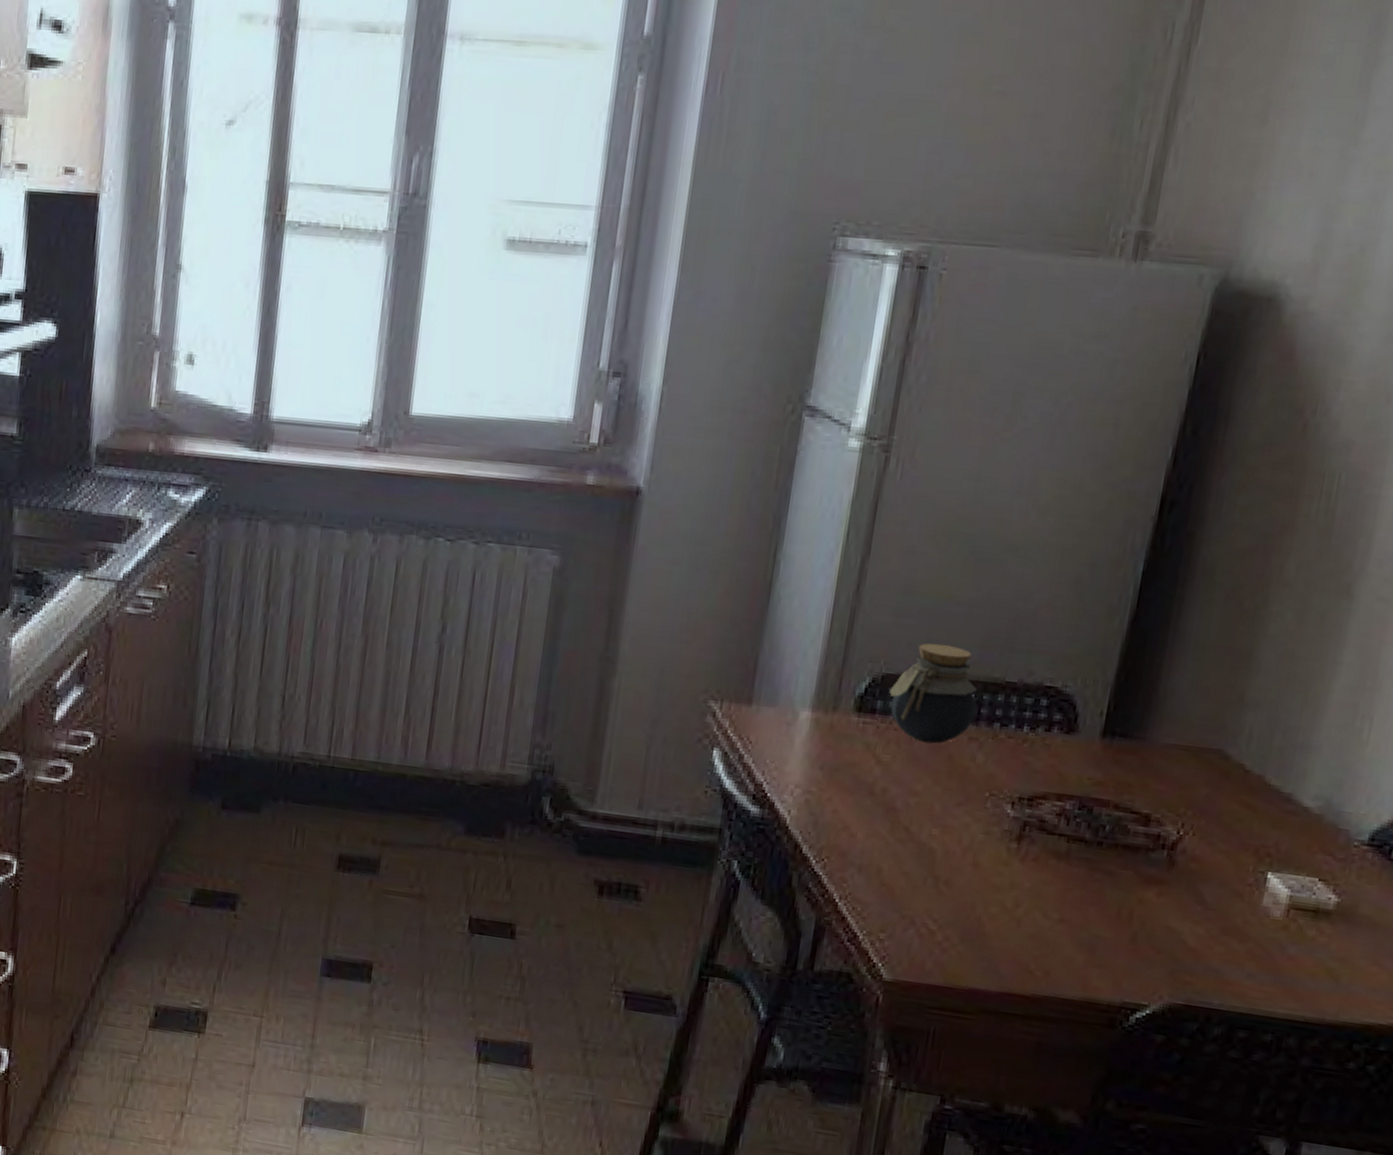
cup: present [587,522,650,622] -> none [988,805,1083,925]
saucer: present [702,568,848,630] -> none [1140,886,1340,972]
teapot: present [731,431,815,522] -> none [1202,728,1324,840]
--
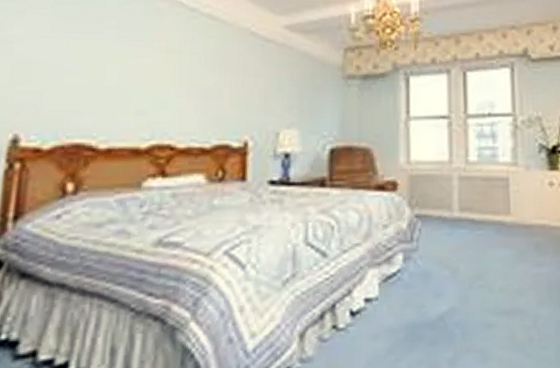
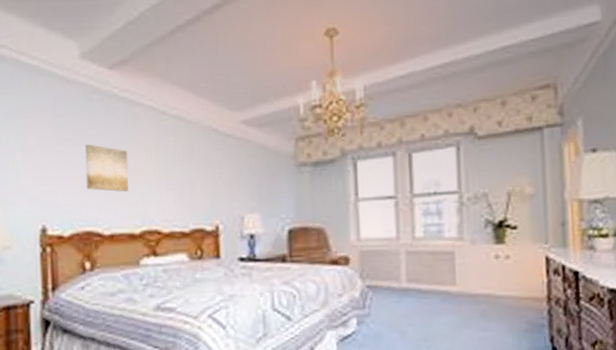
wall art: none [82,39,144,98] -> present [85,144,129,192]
--
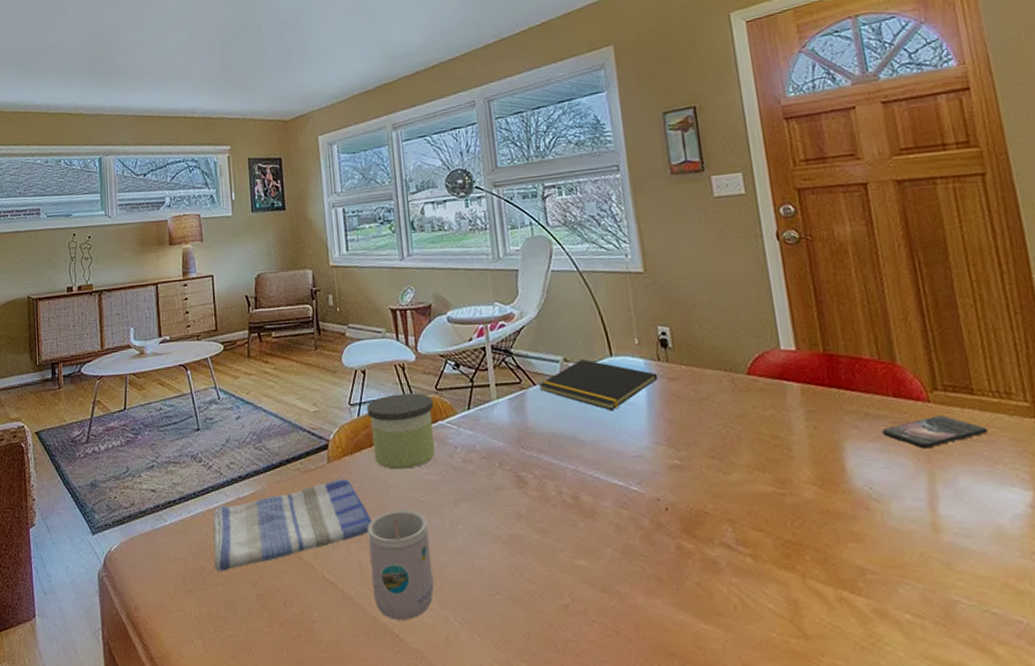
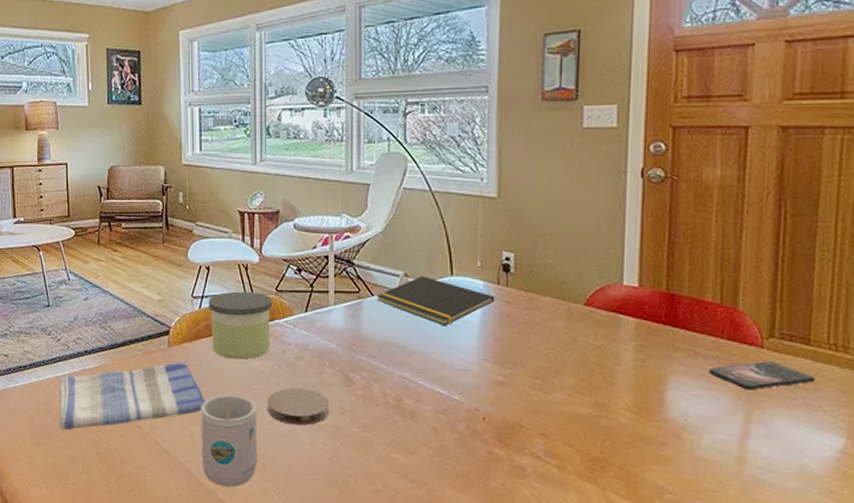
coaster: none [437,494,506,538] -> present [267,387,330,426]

PROMPT: Could you restate word for word the lines above, from the one that contains "cup: present [587,522,650,622]" through the one that contains "teapot: present [731,431,815,522]", and no others?

OUTPUT OF THE EXERCISE:
cup: present [587,522,650,622] -> none [988,805,1083,925]
saucer: present [702,568,848,630] -> none [1140,886,1340,972]
teapot: present [731,431,815,522] -> none [1202,728,1324,840]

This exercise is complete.